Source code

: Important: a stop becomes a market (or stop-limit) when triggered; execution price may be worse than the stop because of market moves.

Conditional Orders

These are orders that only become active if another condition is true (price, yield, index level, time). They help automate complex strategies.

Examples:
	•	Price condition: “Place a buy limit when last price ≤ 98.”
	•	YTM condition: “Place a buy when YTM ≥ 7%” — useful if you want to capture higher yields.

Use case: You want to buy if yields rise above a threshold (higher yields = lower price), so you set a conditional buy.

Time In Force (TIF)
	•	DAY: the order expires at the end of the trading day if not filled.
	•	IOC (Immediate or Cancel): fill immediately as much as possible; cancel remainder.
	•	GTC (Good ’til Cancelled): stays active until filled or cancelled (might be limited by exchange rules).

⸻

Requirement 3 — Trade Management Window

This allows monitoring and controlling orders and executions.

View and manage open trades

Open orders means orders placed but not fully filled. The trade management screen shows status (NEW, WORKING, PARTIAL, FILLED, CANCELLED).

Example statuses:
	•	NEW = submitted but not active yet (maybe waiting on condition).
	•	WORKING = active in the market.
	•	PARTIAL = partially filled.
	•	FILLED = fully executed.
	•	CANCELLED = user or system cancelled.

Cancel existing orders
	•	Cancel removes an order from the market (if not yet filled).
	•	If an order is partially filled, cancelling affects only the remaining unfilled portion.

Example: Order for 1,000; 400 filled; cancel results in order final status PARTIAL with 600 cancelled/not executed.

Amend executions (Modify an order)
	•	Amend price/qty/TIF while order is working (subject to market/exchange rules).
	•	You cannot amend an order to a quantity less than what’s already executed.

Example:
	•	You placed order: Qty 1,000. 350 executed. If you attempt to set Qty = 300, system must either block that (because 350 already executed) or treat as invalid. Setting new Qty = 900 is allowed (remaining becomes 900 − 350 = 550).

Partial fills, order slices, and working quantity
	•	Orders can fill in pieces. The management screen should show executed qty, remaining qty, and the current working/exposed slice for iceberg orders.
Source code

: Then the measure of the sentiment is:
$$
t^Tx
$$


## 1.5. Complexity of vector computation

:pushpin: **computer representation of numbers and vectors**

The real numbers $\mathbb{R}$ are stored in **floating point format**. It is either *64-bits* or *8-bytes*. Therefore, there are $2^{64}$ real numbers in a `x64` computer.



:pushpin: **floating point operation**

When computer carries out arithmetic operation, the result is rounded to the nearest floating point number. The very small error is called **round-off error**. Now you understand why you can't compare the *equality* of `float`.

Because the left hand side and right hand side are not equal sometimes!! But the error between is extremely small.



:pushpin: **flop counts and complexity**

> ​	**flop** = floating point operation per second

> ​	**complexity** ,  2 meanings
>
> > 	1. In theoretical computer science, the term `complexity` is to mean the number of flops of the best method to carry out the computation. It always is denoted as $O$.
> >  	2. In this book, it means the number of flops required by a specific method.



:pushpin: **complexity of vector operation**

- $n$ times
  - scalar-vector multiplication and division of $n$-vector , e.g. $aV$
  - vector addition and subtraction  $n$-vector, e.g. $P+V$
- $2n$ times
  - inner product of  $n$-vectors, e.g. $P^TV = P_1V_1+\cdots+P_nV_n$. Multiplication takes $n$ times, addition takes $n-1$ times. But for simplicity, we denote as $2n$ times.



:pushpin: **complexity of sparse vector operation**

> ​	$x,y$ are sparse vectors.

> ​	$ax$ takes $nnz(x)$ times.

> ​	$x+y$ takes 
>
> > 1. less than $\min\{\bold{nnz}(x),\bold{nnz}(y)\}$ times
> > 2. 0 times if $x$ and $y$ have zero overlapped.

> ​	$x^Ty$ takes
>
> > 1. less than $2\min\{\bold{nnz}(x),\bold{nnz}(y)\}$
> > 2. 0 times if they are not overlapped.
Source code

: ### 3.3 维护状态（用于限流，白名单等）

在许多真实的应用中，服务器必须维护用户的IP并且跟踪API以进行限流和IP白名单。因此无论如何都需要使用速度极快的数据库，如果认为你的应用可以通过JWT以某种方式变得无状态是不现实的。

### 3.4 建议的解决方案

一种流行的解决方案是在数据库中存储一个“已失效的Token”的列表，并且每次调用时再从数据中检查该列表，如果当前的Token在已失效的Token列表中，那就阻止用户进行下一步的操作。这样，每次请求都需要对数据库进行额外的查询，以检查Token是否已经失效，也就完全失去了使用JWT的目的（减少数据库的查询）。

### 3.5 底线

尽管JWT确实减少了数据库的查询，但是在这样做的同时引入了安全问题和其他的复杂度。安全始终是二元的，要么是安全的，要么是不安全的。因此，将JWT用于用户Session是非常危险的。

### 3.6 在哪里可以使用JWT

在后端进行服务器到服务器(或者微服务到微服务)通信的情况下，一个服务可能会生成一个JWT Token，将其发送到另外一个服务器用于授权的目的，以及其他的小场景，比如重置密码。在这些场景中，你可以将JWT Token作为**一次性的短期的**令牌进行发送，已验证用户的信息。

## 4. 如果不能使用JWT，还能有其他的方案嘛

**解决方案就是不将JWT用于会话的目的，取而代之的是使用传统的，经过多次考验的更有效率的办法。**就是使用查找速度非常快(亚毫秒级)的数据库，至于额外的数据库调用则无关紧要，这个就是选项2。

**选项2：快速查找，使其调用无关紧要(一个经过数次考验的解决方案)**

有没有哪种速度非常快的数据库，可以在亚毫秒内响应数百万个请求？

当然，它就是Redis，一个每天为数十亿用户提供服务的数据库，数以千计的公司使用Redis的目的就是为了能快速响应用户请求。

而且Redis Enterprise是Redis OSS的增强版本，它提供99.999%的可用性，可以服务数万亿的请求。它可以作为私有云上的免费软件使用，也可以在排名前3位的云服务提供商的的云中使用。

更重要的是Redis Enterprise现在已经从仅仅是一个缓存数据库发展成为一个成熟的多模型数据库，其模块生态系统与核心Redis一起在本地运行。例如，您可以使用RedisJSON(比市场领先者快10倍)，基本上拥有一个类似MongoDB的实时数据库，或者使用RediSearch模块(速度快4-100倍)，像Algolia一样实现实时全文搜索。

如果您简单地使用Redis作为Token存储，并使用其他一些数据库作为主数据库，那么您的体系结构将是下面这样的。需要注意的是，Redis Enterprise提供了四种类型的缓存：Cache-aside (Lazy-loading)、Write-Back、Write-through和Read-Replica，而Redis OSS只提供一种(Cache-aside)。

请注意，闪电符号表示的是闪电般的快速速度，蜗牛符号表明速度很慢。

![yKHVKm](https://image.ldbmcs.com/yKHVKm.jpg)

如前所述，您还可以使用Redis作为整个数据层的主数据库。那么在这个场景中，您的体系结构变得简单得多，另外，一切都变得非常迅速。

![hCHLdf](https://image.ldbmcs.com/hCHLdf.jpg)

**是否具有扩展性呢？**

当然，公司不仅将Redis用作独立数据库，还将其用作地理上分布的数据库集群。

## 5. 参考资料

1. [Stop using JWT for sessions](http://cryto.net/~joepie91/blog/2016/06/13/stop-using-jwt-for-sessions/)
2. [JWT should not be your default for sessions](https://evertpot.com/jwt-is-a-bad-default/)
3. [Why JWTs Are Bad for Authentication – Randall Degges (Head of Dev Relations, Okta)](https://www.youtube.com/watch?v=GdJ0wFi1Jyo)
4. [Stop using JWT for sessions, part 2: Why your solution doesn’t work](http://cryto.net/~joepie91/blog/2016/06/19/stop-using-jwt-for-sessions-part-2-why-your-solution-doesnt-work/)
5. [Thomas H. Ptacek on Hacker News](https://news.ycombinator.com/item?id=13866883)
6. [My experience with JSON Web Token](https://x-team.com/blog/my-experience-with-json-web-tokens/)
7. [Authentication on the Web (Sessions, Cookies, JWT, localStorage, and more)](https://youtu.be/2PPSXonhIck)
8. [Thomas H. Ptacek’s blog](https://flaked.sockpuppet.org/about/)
..............................
### Task objective
The entries must all be transcribed exactly.

### Task output
Source code

: Important: a stop becomes a market (or stop-limit) when triggered; execution price may be worse than the stop because of market moves.

Conditional Orders

These are orders that only become active if another condition is true (price, yield, index level, time). They help automate complex strategies.

Examples:
	•	Price condition: “Place a buy limit when last price ≤ 98.”
	•	YTM condition: “Place a buy when YTM ≥ 7%” — useful if you want to capture higher yields.

Use case: You want to buy if yields rise above a threshold (higher yields = lower price), so you set a conditional buy.

Time In Force (TIF)
	•	DAY: the order expires at the end of the trading day if not filled.
	•	IOC (Immediate or Cancel): fill immediately as much as possible; cancel remainder.
	•	GTC (Good ’til Cancelled): stays active until filled or cancelled (might be limited by exchange rules).

⸻

Requirement 3 — Trade Management Window

This allows monitoring and controlling orders and executions.

View and manage open trades

Open orders means orders placed but not fully filled. The trade management screen shows status (NEW, WORKING, PARTIAL, FILLED, CANCELLED).

Example statuses:
	•	NEW = submitted but not active yet (maybe waiting on condition).
	•	WORKING = active in the market.
	•	PARTIAL = partially filled.
	•	FILLED = fully executed.
	•	CANCELLED = user or system cancelled.

Cancel existing orders
	•	Cancel removes an order from the market (if not yet filled).
	•	If an order is partially filled, cancelling affects only the remaining unfilled portion.

Example: Order for 1,000; 400 filled; cancel results in order final status PARTIAL with 600 cancelled/not executed.

Amend executions (Modify an order)
	•	Amend price/qty/TIF while order is working (subject to market/exchange rules).
	•	You cannot amend an order to a quantity less than what’s already executed.

Example:
	•	You placed order: Qty 1,000. 350 executed. If you attempt to set Qty = 300, system must either block that (because 350 already executed) or treat as invalid. Setting new Qty = 900 is allowed (remaining becomes 900 − 350 = 550).

Partial fills, order slices, and working quantity
	•	Orders can fill in pieces. The management screen should show executed qty, remaining qty, and the current working/exposed slice for iceberg orders.
Source code

: Then the measure of the sentiment is:
$$
t^Tx
$$


## 1.5. Complexity of vector computation

:pushpin: **computer representation of numbers and vectors**

The real numbers $\mathbb{R}$ are stored in **floating point format**. It is either *64-bits* or *8-bytes*. Therefore, there are $2^{64}$ real numbers in a `x64` computer.



:pushpin: **floating point operation**

When computer carries out arithmetic operation, the result is rounded to the nearest floating point number. The very small error is called **round-off error**. Now you understand why you can't compare the *equality* of `float`.

Because the left hand side and right hand side are not equal sometimes!! But the error between is extremely small.



:pushpin: **flop counts and complexity**

> ​	**flop** = floating point operation per second

> ​	**complexity** ,  2 meanings
>
> > 	1. In theoretical computer science, the term `complexity` is to mean the number of flops of the best method to carry out the computation. It always is denoted as $O$.
> >  	2. In this book, it means the number of flops required by a specific method.



:pushpin: **complexity of vector operation**

- $n$ times
  - scalar-vector multiplication and division of $n$-vector , e.g. $aV$
  - vector addition and subtraction  $n$-vector, e.g. $P+V$
- $2n$ times
  - inner product of  $n$-vectors, e.g. $P^TV = P_1V_1+\cdots+P_nV_n$. Multiplication takes $n$ times, addition takes $n-1$ times. But for simplicity, we denote as $2n$ times.



:pushpin: **complexity of sparse vector operation**

> ​	$x,y$ are sparse vectors.

> ​	$ax$ takes $nnz(x)$ times.

> ​	$x+y$ takes 
>
> > 1. less than $\min\{\bold{nnz}(x),\bold{nnz}(y)\}$ times
> > 2. 0 times if $x$ and $y$ have zero overlapped.

> ​	$x^Ty$ takes
>
> > 1. less than $2\min\{\bold{nnz}(x),\bold{nnz}(y)\}$
> > 2. 0 times if they are not overlapped.
Source code

: ### 3.3 维护状态（用于限流，白名单等）

在许多真实的应用中，服务器必须维护用户的IP并且跟踪API以进行限流和IP白名单。因此无论如何都需要使用速度极快的数据库，如果认为你的应用可以通过JWT以某种方式变得无状态是不现实的。

### 3.4 建议的解决方案

一种流行的解决方案是在数据库中存储一个“已失效的Token”的列表，并且每次调用时再从数据中检查该列表，如果当前的Token在已失效的Token列表中，那就阻止用户进行下一步的操作。这样，每次请求都需要对数据库进行额外的查询，以检查Token是否已经失效，也就完全失去了使用JWT的目的（减少数据库的查询）。

### 3.5 底线

尽管JWT确实减少了数据库的查询，但是在这样做的同时引入了安全问题和其他的复杂度。安全始终是二元的，要么是安全的，要么是不安全的。因此，将JWT用于用户Session是非常危险的。

### 3.6 在哪里可以使用JWT

在后端进行服务器到服务器(或者微服务到微服务)通信的情况下，一个服务可能会生成一个JWT Token，将其发送到另外一个服务器用于授权的目的，以及其他的小场景，比如重置密码。在这些场景中，你可以将JWT Token作为**一次性的短期的**令牌进行发送，已验证用户的信息。

## 4. 如果不能使用JWT，还能有其他的方案嘛

**解决方案就是不将JWT用于会话的目的，取而代之的是使用传统的，经过多次考验的更有效率的办法。**就是使用查找速度非常快(亚毫秒级)的数据库，至于额外的数据库调用则无关紧要，这个就是选项2。

**选项2：快速查找，使其调用无关紧要(一个经过数次考验的解决方案)**

有没有哪种速度非常快的数据库，可以在亚毫秒内响应数百万个请求？

当然，它就是Redis，一个每天为数十亿用户提供服务的数据库，数以千计的公司使用Redis的目的就是为了能快速响应用户请求。

而且Redis Enterprise是Redis OSS的增强版本，它提供99.999%的可用性，可以服务数万亿的请求。它可以作为私有云上的免费软件使用，也可以在排名前3位的云服务提供商的的云中使用。

更重要的是Redis Enterprise现在已经从仅仅是一个缓存数据库发展成为一个成熟的多模型数据库，其模块生态系统与核心Redis一起在本地运行。例如，您可以使用RedisJSON(比市场领先者快10倍)，基本上拥有一个类似MongoDB的实时数据库，或者使用RediSearch模块(速度快4-100倍)，像Algolia一样实现实时全文搜索。

如果您简单地使用Redis作为Token存储，并使用其他一些数据库作为主数据库，那么您的体系结构将是下面这样的。需要注意的是，Redis Enterprise提供了四种类型的缓存：Cache-aside (Lazy-loading)、Write-Back、Write-through和Read-Replica，而Redis OSS只提供一种(Cache-aside)。

请注意，闪电符号表示的是闪电般的快速速度，蜗牛符号表明速度很慢。

![yKHVKm](https://image.ldbmcs.com/yKHVKm.jpg)

如前所述，您还可以使用Redis作为整个数据层的主数据库。那么在这个场景中，您的体系结构变得简单得多，另外，一切都变得非常迅速。

![hCHLdf](https://image.ldbmcs.com/hCHLdf.jpg)

**是否具有扩展性呢？**

当然，公司不仅将Redis用作独立数据库，还将其用作地理上分布的数据库集群。

## 5. 参考资料

1. [Stop using JWT for sessions](http://cryto.net/~joepie91/blog/2016/06/13/stop-using-jwt-for-sessions/)
2. [JWT should not be your default for sessions](https://evertpot.com/jwt-is-a-bad-default/)
3. [Why JWTs Are Bad for Authentication – Randall Degges (Head of Dev Relations, Okta)](https://www.youtube.com/watch?v=GdJ0wFi1Jyo)
4. [Stop using JWT for sessions, part 2: Why your solution doesn’t work](http://cryto.net/~joepie91/blog/2016/06/19/stop-using-jwt-for-sessions-part-2-why-your-solution-doesnt-work/)
5. [Thomas H. Ptacek on Hacker News](https://news.ycombinator.com/item?id=13866883)
6. [My experience with JSON Web Token](https://x-team.com/blog/my-experience-with-json-web-tokens/)
7. [Authentication on the Web (Sessions, Cookies, JWT, localStorage, and more)](https://youtu.be/2PPSXonhIck)
8. [Thomas H. Ptacek’s blog](https://flaked.sockpuppet.org/about/)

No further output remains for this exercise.